> _Your task_: Reproduce every one of the following entries word for word, keeping each line unchanged.

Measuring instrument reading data
= Beginning of Section =

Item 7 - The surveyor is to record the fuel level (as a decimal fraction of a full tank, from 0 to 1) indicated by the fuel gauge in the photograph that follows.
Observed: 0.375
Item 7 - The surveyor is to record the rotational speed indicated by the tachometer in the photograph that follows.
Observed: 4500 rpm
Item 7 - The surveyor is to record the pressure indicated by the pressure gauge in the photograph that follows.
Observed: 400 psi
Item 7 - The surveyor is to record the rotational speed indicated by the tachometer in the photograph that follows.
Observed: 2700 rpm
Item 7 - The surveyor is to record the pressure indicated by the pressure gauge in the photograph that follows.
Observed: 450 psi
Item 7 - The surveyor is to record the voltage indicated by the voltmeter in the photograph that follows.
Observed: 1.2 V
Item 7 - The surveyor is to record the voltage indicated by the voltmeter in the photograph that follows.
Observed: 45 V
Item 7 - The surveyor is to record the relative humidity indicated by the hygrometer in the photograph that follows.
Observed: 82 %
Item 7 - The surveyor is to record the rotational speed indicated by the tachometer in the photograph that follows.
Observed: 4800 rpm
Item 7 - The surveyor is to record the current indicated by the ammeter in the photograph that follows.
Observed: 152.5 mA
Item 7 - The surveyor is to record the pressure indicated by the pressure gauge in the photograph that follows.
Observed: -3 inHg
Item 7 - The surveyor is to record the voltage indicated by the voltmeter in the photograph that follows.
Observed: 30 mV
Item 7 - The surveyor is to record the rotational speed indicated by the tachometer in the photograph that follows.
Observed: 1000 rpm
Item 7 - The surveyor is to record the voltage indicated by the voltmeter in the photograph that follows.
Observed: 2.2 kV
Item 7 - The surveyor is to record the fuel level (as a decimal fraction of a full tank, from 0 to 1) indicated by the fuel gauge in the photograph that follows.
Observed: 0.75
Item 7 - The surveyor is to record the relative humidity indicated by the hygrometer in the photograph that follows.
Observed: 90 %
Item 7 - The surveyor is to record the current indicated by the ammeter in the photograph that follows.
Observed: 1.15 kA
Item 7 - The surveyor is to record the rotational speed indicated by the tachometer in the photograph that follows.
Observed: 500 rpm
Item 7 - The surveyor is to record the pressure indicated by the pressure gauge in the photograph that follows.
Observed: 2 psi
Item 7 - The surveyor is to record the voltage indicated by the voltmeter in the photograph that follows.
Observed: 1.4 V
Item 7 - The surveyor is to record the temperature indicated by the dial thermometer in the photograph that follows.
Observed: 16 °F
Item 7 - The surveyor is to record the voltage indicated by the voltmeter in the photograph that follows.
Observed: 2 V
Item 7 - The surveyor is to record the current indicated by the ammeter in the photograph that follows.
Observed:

= End of Section =

> _Task output_:
Item 7 - The surveyor is to record the fuel level (as a decimal fraction of a full tank, from 0 to 1) indicated by the fuel gauge in the photograph that follows.
Observed: 0.375
Item 7 - The surveyor is to record the rotational speed indicated by the tachometer in the photograph that follows.
Observed: 4500 rpm
Item 7 - The surveyor is to record the pressure indicated by the pressure gauge in the photograph that follows.
Observed: 400 psi
Item 7 - The surveyor is to record the rotational speed indicated by the tachometer in the photograph that follows.
Observed: 2700 rpm
Item 7 - The surveyor is to record the pressure indicated by the pressure gauge in the photograph that follows.
Observed: 450 psi
Item 7 - The surveyor is to record the voltage indicated by the voltmeter in the photograph that follows.
Observed: 1.2 V
Item 7 - The surveyor is to record the voltage indicated by the voltmeter in the photograph that follows.
Observed: 45 V
Item 7 - The surveyor is to record the relative humidity indicated by the hygrometer in the photograph that follows.
Observed: 82 %
Item 7 - The surveyor is to record the rotational speed indicated by the tachometer in the photograph that follows.
Observed: 4800 rpm
Item 7 - The surveyor is to record the current indicated by the ammeter in the photograph that follows.
Observed: 152.5 mA
Item 7 - The surveyor is to record the pressure indicated by the pressure gauge in the photograph that follows.
Observed: -3 inHg
Item 7 - The surveyor is to record the voltage indicated by the voltmeter in the photograph that follows.
Observed: 30 mV
Item 7 - The surveyor is to record the rotational speed indicated by the tachometer in the photograph that follows.
Observed: 1000 rpm
Item 7 - The surveyor is to record the voltage indicated by the voltmeter in the photograph that follows.
Observed: 2.2 kV
Item 7 - The surveyor is to record the fuel level (as a decimal fraction of a full tank, from 0 to 1) indicated by the fuel gauge in the photograph that follows.
Observed: 0.75
Item 7 - The surveyor is to record the relative humidity indicated by the hygrometer in the photograph that follows.
Observed: 90 %
Item 7 - The surveyor is to record the current indicated by the ammeter in the photograph that follows.
Observed: 1.15 kA
Item 7 - The surveyor is to record the rotational speed indicated by the tachometer in the photograph that follows.
Observed: 500 rpm
Item 7 - The surveyor is to record the pressure indicated by the pressure gauge in the photograph that follows.
Observed: 2 psi
Item 7 - The surveyor is to record the voltage indicated by the voltmeter in the photograph that follows.
Observed: 1.4 V
Item 7 - The surveyor is to record the temperature indicated by the dial thermometer in the photograph that follows.
Observed: 16 °F
Item 7 - The surveyor is to record the voltage indicated by the voltmeter in the photograph that follows.
Observed: 2 V
Item 7 - The surveyor is to record the current indicated by the ammeter in the photograph that follows.
Observed:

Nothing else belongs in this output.